Top of Source data
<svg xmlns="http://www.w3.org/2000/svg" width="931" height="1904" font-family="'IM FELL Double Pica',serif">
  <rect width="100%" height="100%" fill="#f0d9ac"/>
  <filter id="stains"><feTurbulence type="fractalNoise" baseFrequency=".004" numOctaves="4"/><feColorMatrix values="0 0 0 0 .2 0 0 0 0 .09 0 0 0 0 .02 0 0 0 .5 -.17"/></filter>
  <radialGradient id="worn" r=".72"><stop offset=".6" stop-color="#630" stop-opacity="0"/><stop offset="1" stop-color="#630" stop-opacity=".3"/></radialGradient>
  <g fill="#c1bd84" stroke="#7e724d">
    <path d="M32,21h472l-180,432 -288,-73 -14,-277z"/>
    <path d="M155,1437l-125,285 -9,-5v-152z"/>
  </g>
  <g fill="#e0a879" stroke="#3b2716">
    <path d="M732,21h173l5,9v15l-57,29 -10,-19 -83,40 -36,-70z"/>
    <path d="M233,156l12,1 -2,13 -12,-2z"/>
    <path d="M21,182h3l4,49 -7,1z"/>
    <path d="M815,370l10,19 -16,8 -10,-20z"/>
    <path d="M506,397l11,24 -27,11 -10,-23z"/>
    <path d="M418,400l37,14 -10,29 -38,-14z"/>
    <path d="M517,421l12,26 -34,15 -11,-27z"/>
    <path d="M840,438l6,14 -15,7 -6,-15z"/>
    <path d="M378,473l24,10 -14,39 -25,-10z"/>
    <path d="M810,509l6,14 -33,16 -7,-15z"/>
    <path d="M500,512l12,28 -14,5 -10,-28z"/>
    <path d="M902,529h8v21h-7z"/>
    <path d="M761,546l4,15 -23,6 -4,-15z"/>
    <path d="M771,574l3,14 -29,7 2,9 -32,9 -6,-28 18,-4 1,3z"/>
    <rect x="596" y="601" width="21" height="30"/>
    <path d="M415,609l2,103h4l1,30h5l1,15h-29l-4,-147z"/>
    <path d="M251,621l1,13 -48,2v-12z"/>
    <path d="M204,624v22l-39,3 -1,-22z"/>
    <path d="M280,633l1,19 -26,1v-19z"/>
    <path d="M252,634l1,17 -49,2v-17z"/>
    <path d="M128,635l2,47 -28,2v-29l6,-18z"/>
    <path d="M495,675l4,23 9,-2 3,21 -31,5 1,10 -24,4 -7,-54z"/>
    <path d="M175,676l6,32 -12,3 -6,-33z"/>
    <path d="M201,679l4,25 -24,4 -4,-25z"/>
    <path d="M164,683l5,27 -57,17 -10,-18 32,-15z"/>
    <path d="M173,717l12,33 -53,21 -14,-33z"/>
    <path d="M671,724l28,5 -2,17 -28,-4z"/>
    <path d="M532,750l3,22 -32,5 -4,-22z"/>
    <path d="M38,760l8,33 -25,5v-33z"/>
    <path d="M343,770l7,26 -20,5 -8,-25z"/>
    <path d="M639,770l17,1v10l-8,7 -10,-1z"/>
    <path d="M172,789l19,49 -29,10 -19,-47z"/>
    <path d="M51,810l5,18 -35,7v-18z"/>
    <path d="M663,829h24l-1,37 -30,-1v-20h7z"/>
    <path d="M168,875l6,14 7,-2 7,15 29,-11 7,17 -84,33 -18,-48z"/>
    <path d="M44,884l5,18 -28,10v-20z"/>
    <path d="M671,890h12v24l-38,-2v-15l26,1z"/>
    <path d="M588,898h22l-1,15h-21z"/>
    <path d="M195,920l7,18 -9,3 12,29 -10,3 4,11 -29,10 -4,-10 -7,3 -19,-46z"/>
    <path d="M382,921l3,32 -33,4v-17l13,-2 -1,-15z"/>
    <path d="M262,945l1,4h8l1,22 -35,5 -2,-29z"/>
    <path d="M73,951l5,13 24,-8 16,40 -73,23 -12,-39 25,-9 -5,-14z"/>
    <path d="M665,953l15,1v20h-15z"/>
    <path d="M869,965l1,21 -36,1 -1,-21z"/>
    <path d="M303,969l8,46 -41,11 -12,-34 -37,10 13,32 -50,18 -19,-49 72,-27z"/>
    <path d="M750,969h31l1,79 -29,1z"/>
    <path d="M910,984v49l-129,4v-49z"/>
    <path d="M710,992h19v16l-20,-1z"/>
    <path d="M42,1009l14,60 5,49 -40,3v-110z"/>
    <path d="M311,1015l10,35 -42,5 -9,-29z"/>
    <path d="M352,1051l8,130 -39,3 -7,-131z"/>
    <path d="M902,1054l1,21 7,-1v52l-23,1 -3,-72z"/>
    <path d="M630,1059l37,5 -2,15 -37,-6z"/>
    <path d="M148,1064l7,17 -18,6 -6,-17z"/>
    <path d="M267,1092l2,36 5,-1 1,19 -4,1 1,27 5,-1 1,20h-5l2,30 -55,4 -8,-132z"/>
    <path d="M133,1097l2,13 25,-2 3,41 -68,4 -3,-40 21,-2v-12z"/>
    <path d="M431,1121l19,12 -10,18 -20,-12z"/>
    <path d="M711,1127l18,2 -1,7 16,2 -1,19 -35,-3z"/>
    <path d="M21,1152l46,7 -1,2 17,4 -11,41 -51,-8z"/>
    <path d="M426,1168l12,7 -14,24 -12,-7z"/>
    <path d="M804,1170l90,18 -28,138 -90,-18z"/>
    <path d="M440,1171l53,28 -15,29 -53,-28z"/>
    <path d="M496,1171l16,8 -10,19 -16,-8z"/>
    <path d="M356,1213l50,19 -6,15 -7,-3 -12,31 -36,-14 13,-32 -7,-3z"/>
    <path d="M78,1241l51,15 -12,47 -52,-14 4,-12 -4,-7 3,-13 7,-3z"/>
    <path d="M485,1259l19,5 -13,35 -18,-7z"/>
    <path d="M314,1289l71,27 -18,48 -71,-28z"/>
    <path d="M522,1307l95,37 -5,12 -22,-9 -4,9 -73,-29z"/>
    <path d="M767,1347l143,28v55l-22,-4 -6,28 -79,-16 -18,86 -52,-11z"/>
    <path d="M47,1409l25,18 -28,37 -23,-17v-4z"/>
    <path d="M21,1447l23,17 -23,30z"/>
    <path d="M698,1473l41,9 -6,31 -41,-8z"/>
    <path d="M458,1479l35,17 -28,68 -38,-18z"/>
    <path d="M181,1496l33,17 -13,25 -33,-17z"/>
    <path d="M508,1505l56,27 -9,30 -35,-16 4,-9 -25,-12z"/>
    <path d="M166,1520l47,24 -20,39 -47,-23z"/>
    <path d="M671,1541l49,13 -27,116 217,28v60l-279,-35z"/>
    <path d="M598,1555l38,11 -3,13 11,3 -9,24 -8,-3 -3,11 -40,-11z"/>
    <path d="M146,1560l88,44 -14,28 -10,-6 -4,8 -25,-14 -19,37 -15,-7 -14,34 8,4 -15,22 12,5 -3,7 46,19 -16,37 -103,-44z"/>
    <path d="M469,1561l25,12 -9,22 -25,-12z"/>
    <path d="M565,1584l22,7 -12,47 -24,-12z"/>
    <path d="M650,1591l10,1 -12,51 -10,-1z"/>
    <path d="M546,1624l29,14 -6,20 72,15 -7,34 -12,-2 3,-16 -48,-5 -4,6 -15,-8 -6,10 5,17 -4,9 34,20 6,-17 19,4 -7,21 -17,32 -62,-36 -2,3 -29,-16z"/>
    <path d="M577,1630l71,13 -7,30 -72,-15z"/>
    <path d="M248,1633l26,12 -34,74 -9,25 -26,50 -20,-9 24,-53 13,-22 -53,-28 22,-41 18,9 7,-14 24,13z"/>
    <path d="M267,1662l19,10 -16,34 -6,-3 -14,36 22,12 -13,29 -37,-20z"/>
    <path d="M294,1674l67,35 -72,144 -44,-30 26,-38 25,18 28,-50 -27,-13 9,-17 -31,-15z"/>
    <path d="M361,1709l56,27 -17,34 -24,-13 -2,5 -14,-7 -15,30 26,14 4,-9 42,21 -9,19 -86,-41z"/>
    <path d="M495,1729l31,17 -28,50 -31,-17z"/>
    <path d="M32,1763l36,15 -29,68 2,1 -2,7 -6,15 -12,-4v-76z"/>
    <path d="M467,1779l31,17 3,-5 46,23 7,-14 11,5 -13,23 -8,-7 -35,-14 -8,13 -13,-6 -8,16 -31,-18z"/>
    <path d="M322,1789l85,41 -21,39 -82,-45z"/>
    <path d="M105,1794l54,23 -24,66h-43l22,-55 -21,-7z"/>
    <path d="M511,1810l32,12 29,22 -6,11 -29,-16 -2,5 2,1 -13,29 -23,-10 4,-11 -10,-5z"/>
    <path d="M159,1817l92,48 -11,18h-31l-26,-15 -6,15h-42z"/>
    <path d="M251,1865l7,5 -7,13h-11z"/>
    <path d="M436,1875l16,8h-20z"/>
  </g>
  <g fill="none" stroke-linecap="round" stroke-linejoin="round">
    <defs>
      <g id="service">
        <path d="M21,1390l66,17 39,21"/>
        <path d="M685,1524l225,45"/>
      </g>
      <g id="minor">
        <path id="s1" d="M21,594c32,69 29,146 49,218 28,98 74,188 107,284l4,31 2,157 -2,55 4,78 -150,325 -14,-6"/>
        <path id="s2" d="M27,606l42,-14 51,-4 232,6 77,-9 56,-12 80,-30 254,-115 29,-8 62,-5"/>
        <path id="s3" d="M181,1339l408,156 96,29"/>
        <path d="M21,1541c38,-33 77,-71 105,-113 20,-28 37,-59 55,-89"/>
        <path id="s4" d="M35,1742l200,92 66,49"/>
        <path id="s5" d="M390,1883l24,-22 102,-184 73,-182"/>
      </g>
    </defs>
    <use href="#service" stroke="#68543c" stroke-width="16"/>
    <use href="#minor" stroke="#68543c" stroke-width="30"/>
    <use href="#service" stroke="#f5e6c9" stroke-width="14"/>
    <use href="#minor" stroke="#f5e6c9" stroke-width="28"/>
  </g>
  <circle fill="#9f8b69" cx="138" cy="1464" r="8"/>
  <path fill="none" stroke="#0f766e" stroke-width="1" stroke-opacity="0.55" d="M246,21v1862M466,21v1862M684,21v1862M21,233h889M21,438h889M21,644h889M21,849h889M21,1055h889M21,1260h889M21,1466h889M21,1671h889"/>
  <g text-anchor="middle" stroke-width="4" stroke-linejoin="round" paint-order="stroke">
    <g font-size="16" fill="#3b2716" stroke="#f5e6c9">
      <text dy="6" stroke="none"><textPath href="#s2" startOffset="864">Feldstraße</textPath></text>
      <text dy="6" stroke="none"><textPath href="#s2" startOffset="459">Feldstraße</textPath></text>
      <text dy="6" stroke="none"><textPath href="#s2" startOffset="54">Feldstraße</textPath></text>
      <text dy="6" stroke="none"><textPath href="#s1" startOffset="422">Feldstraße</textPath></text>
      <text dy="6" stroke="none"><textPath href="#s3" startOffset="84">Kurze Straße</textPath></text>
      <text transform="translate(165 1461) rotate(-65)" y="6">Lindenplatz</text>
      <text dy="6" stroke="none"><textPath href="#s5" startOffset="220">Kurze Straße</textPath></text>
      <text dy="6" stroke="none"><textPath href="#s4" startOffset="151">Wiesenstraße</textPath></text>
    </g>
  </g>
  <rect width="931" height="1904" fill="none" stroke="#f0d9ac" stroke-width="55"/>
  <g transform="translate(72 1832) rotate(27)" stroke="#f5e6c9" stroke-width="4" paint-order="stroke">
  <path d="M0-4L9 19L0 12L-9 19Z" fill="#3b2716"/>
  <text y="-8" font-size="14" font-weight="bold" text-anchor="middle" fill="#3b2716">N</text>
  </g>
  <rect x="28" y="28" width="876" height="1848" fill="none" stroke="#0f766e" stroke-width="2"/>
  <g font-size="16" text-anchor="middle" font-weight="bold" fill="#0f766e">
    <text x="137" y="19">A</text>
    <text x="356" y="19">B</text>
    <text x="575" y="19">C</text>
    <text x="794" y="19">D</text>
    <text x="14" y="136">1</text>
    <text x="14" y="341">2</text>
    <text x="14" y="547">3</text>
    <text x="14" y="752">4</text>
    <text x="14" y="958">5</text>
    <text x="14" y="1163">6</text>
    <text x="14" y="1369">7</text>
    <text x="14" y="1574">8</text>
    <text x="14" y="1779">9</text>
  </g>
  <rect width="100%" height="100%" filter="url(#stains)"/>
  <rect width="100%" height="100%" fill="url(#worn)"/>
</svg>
Bottom of Source data
Using the entries above, determine how many lines include the string "worn" and write only that number.

• _Written solution_
2